Why it pays: $500–$5k+ easy.

  • Test every parameter, form, search box, JSON response with <script>alert(1)</script>, "><svg/onload=alert(1)>.
  • DOM-based: break out of JS context ('-alert(1)-').
  • Stored: post comment → view as another user.
  • Use Burp + XSStrike or manual (why: automated scanners miss context).

4. Server-Side Request Forgery (SSRF) (OWASP A10)

Why it pays: Internal network access, cloud metadata → critical.

5. Cryptographic Failures (OWASP A02) + Sensitive Data Exposure

  • Check for HTTP (not HTTPS), weak TLS (sslscan).
  • Look for API keys, passwords in JS files or responses.
  • Test JWT: change alg=none, modify payload, no signature.
  • Weak password reset tokens (predictable or not invalidated).

6. Security Misconfiguration (OWASP A05)

  • Nuclei scan: nuclei -l live.txt -t misconfiguration/.
  • Exposed files: /.git/, /.env, /debug, robots.txt, backup files.
  • Default creds, directory listing, debug mode enabled.
  • Missing security headers (HSTS, CSP, X-Frame-Options) → clickjacking.
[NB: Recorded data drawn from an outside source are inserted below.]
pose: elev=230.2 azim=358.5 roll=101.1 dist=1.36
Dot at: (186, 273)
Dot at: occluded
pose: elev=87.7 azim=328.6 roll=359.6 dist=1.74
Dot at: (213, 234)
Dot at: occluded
7. Broken Authentication (OWASP A07)

  • User enumeration on login/register.
  • Brute-force / rate-limit bypass (why: many programs forget mobile/API endpoints).
  • Password reset token reuse or email in URL.
  • Session fixation, weak session cookies (no HttpOnly/Secure).
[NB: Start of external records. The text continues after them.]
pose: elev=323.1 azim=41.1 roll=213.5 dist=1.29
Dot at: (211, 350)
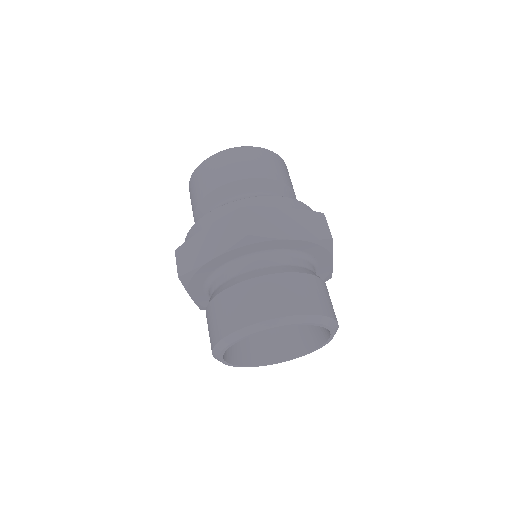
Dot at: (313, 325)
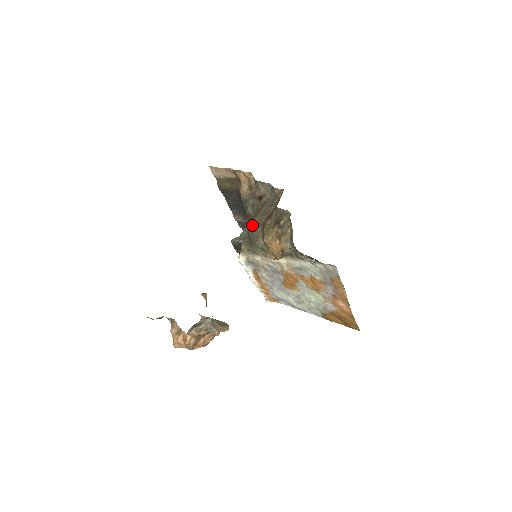
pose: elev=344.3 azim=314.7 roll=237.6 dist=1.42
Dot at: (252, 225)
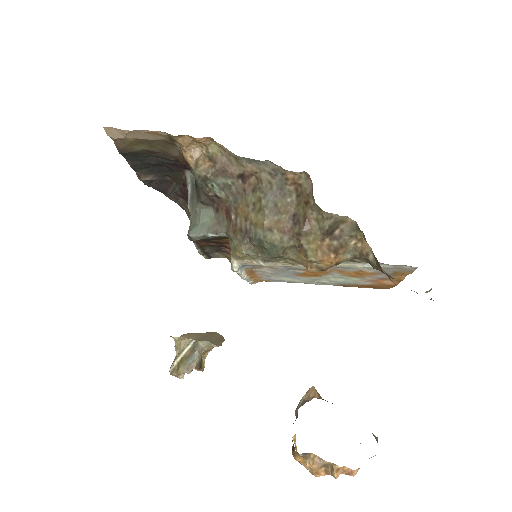
Dot at: (265, 232)
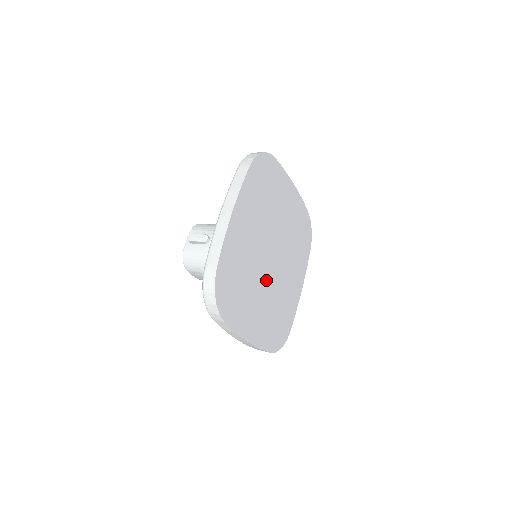
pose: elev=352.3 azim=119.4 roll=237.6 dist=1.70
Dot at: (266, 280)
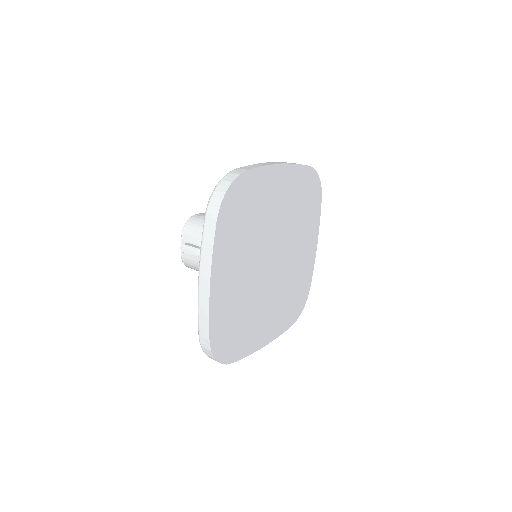
Dot at: (270, 286)
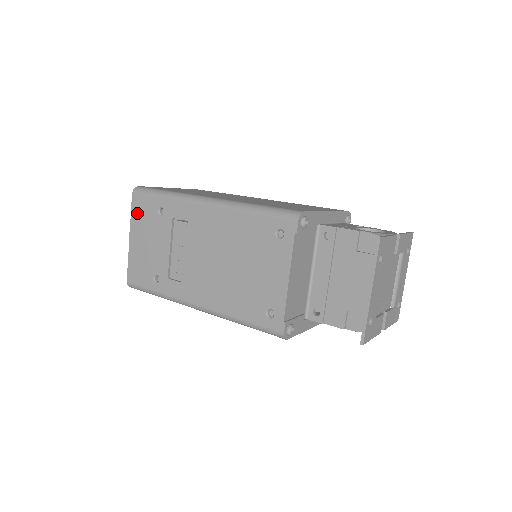
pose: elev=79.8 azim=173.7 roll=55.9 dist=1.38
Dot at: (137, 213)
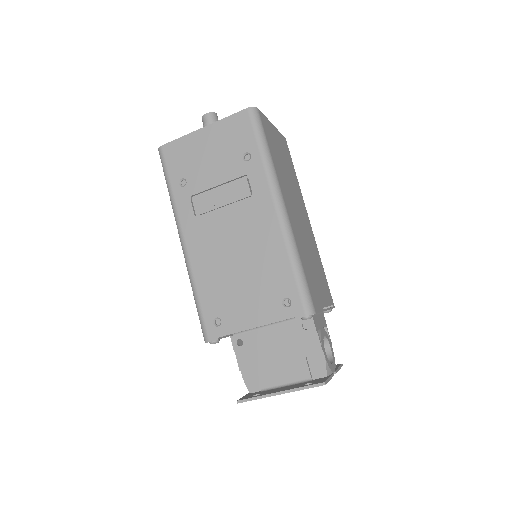
Dot at: (231, 125)
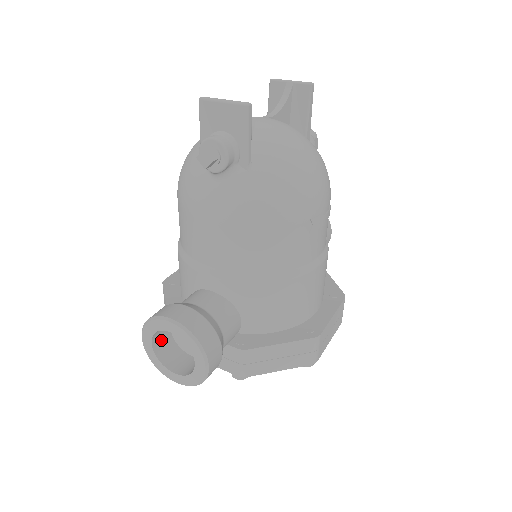
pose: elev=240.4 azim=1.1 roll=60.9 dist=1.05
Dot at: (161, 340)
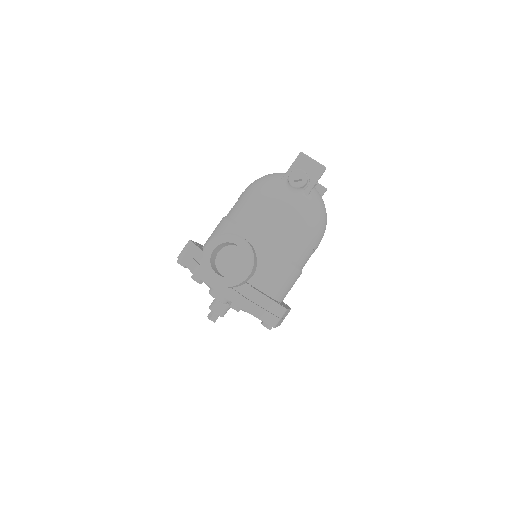
Dot at: (214, 253)
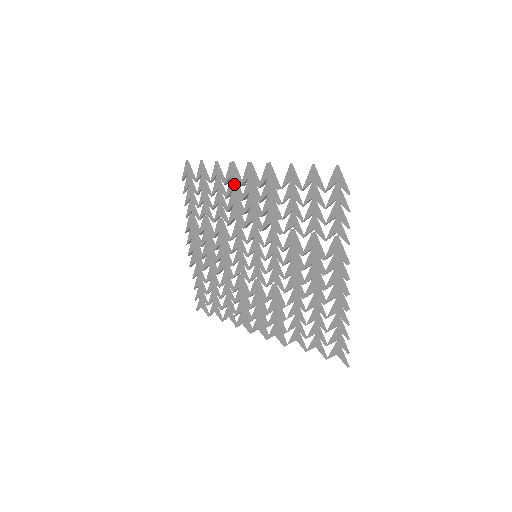
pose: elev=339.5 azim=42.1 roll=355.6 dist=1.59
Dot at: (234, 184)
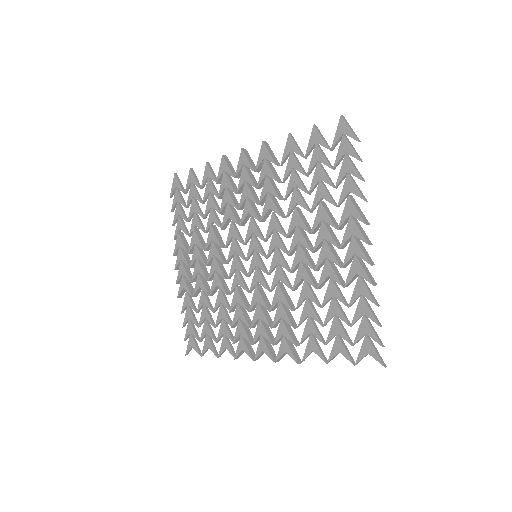
Dot at: (227, 178)
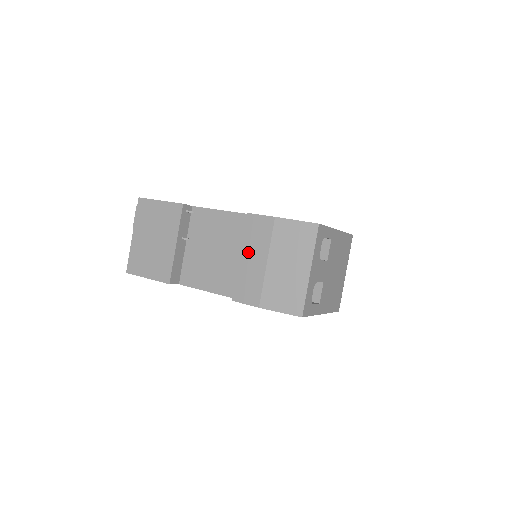
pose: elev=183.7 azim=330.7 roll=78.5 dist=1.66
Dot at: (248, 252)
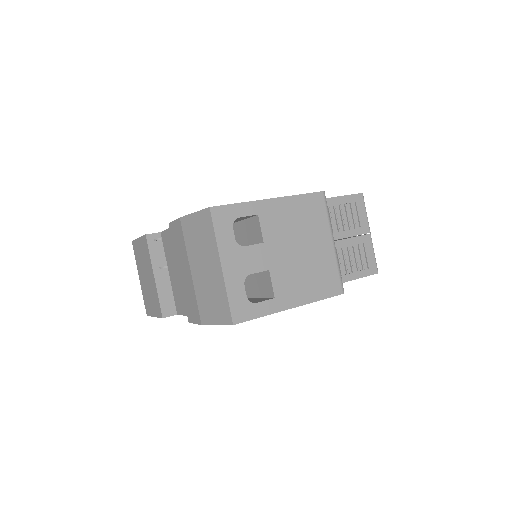
Dot at: (180, 265)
8. Cross-Site Request Forgery (CSRF)

  • Any state-changing action without CSRF token or SameSite=Strict.
  • Test with Burp Repeater + HTML PoC.

9. Insecure File Uploads + Path Traversal / LFI / RFI

  • Upload .php, .svg with XSS, .jpeg with PHP code.
  • Path traversal: ../../etc/passwd, ..%2f..%2f.
  • Test after upload if file is served from same domain (RCE potential).
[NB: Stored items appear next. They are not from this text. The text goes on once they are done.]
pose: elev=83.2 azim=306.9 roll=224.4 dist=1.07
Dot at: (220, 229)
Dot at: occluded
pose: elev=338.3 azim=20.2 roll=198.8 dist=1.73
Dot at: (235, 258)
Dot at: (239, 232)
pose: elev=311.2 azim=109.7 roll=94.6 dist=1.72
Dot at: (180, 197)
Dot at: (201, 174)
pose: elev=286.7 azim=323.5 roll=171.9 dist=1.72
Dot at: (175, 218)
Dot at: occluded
10. Business Logic Flaws (huge payouts, least automated)

  • Price manipulation, negative quantities, race conditions (two tabs).
  • Bypass flow (skip payment step, reuse gift card).
  • Trust client-side limits (e.g., change quantity=1 → 999999).

Extra High-Value Bug Bounty Specifics (not pure OWASP)

  • Subdomain Takeover: subfinder ... | nuclei -t takeover/ or manual DNS check for dangling CNAMEs pointing to expired services (Heroku, GitHub, etc.).
  • CORS Misconfiguration: Change Origin header → check Access-Control-Allow-Origin: *.
  • Open Redirect: ?redirect=//evil.com or relative //evil.com.
  • GraphQL / API-specific: Introspection, batching, depth attacks.

Daily Workflow to Get Paid Fast

  1. Morning: New recon on fresh subdomains.
  2. Setup 2 accounts + Burp.
  3. Run Nuclei quick scan (30 min).
  4. Pick one bug class above and test every endpoint systematically (use Burp history).
  5. When you find something, reproduce in private browser, make clean PoC video/screenshot, write report with impact + steps.

Reporting tip: Title = “IDOR on /api/user/profile allows account takeover”, Severity = High/Critical, always include impact (“attacker can view PII of any user”). Most programs pay within days if clear.

Start right now on any public HackerOne program with example.com in scope: run subfinder + httpx, proxy through Burp, and test IDOR/XSS first — these two alone get people their first $500–$2k bounties in the first week.